Building Science is an important part of real estate.
I define building science as “The physiology of how buildings work.” Similar to our bodies, a building or structure is affected by extrinsic and intrinsic factors, biological and otherwise, and responds accordingly. It doesn’t care what you think.
I wrote a chapter in an upcoming book in which I talk about building science and value engineering in real estate – stay tuned – as of now it is set for a March 2021 release.
You can’t be a successful real estate investor without at least a basic understanding of building science.
And you can’t ignore building science principles if you want to own and maintain real estate that increases in value and produces cash flow.
I often quote building scientist Dr. Joe Lstiburek, principal at Building Science Corporation. He has written profusely about building science topics (most of his articles are free to download). He also is responsible for many of our current building codes and climate zone distinctions. There are good reasons that the Wall Street Journal refers to Joe as, “The Dean of North American Building Science.” Having studied with Joe, I enjoy the luxury of him answering my questions via email (apparently I haven’t worn out my welcome yet).
In addition to Dr. Joe, Green Building Advisor and Fine Homebuilding (and many others) have excellent education available no matter your current level of skill or understanding.
Is it possible to get bad building science advice?
In my opinion, any time someone says, “I’ve done it this way for 30 years,” you may want to be at least somewhat skeptical. Building science knowledge continues to evolve. We know more now than we did when we put lead and asbestos in building materials.
The COVID-19 pandemic has taught us to be more cognizant of building science principles. In a commercial setting, the pandemic has forced us to think about ventilation and indoor air quality in ways we had never previously considered.
For example, I see outdoor dining “pods” that allow restaurants the ability to offer “safe” dining.
These enclosures signify a valiant effort, but they make me shake my head and sigh. The moment a server enters the “pod”, all bets are off. Compliance with government regulations, sure. Steeped in building science principles, maybe in a weak way. Sympathy for the restaurant industry and the pain they have had to endure, absolutely.
At least the “pods” don’t have a wall cavity in which to accumulate condensation and mold.

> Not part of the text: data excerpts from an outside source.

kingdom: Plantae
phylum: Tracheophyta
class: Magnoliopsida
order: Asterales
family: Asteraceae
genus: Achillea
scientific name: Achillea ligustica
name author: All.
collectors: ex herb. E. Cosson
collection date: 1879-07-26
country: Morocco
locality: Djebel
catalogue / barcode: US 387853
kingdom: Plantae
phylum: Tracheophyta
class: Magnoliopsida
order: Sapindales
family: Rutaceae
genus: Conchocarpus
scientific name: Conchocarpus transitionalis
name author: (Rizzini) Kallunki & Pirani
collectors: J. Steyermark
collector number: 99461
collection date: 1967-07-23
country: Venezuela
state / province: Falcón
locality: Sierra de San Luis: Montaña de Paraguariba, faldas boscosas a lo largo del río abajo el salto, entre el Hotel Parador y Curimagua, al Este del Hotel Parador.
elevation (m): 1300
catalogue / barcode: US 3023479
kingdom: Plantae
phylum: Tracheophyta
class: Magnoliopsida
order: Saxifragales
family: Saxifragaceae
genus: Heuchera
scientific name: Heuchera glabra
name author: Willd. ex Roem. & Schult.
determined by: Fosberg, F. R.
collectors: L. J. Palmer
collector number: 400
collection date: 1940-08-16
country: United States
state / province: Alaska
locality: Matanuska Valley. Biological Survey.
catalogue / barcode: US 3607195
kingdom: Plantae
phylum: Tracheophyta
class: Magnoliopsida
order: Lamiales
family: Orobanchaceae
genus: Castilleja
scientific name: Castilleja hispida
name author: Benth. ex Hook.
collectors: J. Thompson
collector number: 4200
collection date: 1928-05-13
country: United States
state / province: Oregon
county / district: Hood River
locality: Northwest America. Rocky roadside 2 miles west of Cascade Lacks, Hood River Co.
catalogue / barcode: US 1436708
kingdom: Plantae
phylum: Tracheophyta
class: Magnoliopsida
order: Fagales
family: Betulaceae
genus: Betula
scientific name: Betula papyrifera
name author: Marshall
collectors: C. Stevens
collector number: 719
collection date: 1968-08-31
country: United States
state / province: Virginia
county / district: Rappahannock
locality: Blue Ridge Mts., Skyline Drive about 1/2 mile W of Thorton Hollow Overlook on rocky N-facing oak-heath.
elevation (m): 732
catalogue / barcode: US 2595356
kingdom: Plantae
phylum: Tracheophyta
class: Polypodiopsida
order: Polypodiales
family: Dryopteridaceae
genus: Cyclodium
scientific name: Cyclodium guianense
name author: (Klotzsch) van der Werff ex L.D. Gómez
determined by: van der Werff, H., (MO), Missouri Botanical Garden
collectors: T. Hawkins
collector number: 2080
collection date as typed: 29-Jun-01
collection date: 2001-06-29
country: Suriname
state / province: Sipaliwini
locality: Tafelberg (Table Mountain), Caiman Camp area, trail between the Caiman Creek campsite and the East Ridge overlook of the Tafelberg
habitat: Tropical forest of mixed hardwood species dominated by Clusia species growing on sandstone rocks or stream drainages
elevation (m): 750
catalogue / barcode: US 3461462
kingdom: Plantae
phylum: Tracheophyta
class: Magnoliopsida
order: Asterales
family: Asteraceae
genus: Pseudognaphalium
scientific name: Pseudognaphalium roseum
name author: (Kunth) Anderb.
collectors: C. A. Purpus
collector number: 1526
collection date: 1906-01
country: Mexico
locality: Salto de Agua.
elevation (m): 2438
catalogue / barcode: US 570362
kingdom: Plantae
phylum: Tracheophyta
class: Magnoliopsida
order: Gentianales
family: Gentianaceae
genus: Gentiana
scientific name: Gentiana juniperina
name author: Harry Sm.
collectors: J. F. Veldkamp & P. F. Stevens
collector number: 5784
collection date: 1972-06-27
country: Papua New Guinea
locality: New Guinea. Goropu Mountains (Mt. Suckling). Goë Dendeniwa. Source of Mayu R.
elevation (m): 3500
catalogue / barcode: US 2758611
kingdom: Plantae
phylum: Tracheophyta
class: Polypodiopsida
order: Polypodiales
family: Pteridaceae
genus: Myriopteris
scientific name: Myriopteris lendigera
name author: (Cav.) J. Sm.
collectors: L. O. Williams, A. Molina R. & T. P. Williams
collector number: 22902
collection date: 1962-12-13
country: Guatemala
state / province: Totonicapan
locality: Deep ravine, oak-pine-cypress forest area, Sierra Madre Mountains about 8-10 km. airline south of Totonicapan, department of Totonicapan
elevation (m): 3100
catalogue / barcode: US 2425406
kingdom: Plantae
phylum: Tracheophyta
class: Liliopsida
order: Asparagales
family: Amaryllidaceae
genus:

I had to close my eye care office for five weeks during the pandemic. During this time, since I had nothing else to do, I began studying indoor air quality as well as the factors that influence it.
My thinking was, as a healthcare provider, I really needed to get a handle on equipping my facility to be as clean and sterile as possible in order to re-open safely…including air quality as well as maintaining sterile surfaces.
My research prompted me to record and publish four videos on indoor air quality (feel free to employ as a cure for insomnia at www.DrLeeNewton.com/training). My staff and I practice what we preach in order for our patients to perceive that it is not “business as usual” for us during the pandemic.
Paradoxically, it is becoming business as usual.
I have always enjoyed the Fine Homebuilding crew and their weekly podcast – delving into the complex subjects that the DIY websites out there are afraid to tackle or don’t know they should tackle.
In a recent podcast, (episode #315), the crew had interviewed a physician who was passionate about air quality. Given my background and recent research, I could not help but chime in with comments from my own perspective. The topic is indoor air quality vis-à-vis interior humidity levels, and I offer an additional health perspective on why humidity should not be less than 30%.
Here is the video link to show #321 in which Patrick McCombe, Rob Wotzak, and Brian Pontolilo read and discuss my letter starting at about the 18:30 mark (also listen via your favorite podcast player):
As you think about that, remember that building science concepts play a big role in the real estate space, starting with the air you breathe.